Qu’en est-il du lien entre ces inégalités et l’indéterminisme ?

Max Planck expliquait, dans « Initiation à la physique », pourquoi il ne comptait pas céder à la pression de l’opinion courante selon laquelle la découverte du quanta entraînait un renoncement à la notion de causalité mais seulement à son changement de signification : « A l’heure actuelle, il y a des physiciens qui seraient très portés à retirer au principe de causalité strict son rôle dans le système physique de l’univers. (...) Mais, autant que je puis m’en rendre compte, il n’y a, pour le montent, aucune nécessité de se résigner à l’indéterminisme. (...) Il est toutefois certain que cette façon d’envisager le déterminisme diffère quelque peu de celle qui était habituelle en physique classique. »
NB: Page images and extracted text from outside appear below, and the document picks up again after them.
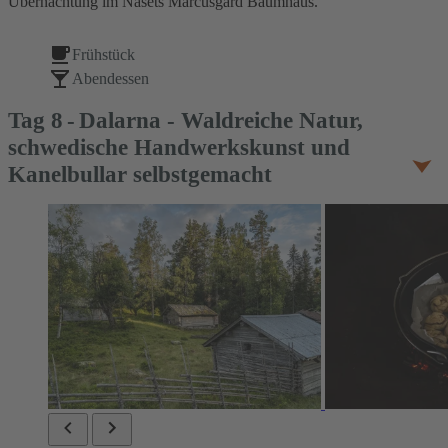
Übernachtung im Näsets Marcusgård Baumhaus.
Frühstück
Abendessen
Tag
8
Dalarna - Waldreiche Natur,
schwedische Handwerkskunst und
Kanelbullar selbstgemacht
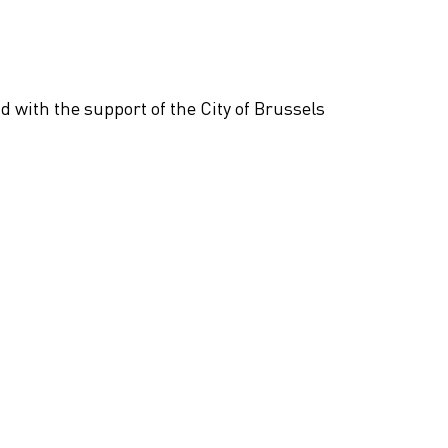
 with the support of the City of Brussels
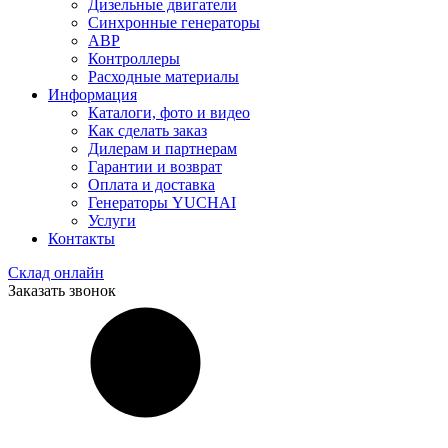
Дизельные двигатели
Синхронные генераторы
АВР
Контроллеры
Расходные материалы
Информация
Каталоги, фото и видео
Как сделать заказ
Дилерам и партнерам
Гарантии и возврат
Оплата и доставка
Генераторы YUCHAI
Услуги
Контакты
Склад онлайн
Заказать звонок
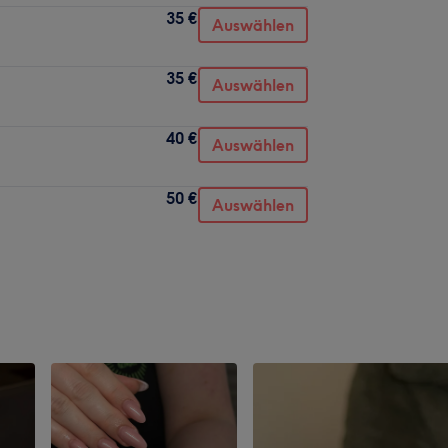
35 €
Auswählen
35 €
Auswählen
40 €
Auswählen
50 €
Auswählen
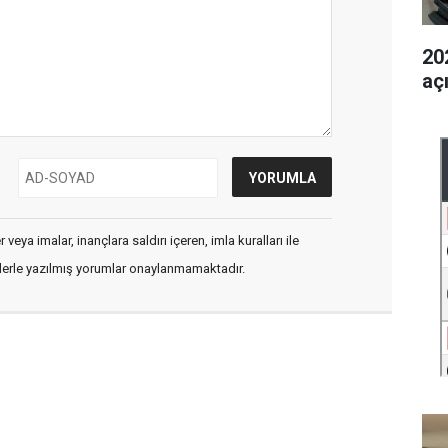
202
aç
veya imalar, inançlara saldırı içeren, imla kuralları ile
flerle yazılmış yorumlar onaylanmamaktadır.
Ces inégalités portent sur l’impossibilité de séparer diamétralement l’ordre et le désordre, la stabilité et l’instabilité, l’ordre de la matière/lumière et l’agitation du vide quantique, ce qui signifie que les instabilités sont irréductibles. Elles ne signifient pas que le monde réel n’existe pas mais qu’il existe aussi dans le vide. Elles ne signifient pas qu’on ne peut pas descendre en dessous des limites d’Heisenberg, mais qu’on change d’univers en descendant en dessous et qu’on entre du domaine des quanta réels dans le domaine des quanta virtuels. Elles confirment que la matière et la lumière (réels, c’est-à-dire obéissant aux inégalités d’Heisenberg) ne sont pas le fondement du monde, qu’il n’y a pas des « atomes », des insécables matériels, qui seraient porteurs fixes et stables des propriétés de la nature. Le fondement commun de la lumière, de la matière et du vide se trouve dans des particules et des antiparticules qui n’obéissent ni aux limites quantiques ni aux limites relativistes : les quanta virtuels se déplaçant plus vite que la lumière et capables dans des temps très courts d’être porteurs de bien plus d’énergie que les quanta dits réels. Les inégalités d’Heisenberg sont donc une frontière, sans cesse franchie, entre deux mondes, comme les quanta sont une frontière entre classique et quantique (souvent entre macroscopique et microscopique). Le déterminisme et le matérialisme ne sont pas supprimés et ils ne sont pas les seuls à être bouleversés. La vision des relation entre ordre et désordre l’est tout autant : le cycle du réel est une fondation d’un ordre sans cesse détruit et reconstruit, c’est-à-dire désordre-ordre-désordre. L’ordre n’est pas premier. C’est la symétrie (désordre) qui est première et c’est en son sein que se produit la rupture de symétrie (construction de la matière et de la lumière). L’atome n’est pas premier. Le photon n’est pas premier non plus. Ce qui donne son fondement, c’est l’émergence d’un ordre issu du désordre. La structure n’est pas première. La difficulté de la mesure que pointent les inégalités d’Heisenberg n’est pas une limite de l’observation, de l’interaction entre l’homme et la nature, mais elle révèle au contraire la nature du réel : ordre émergent sans cesse du désordre fondamental. Les inégalités mesurent une variation des paramètres parce que l’agitation ne fait pas que changer l’ordre, elle le fonde.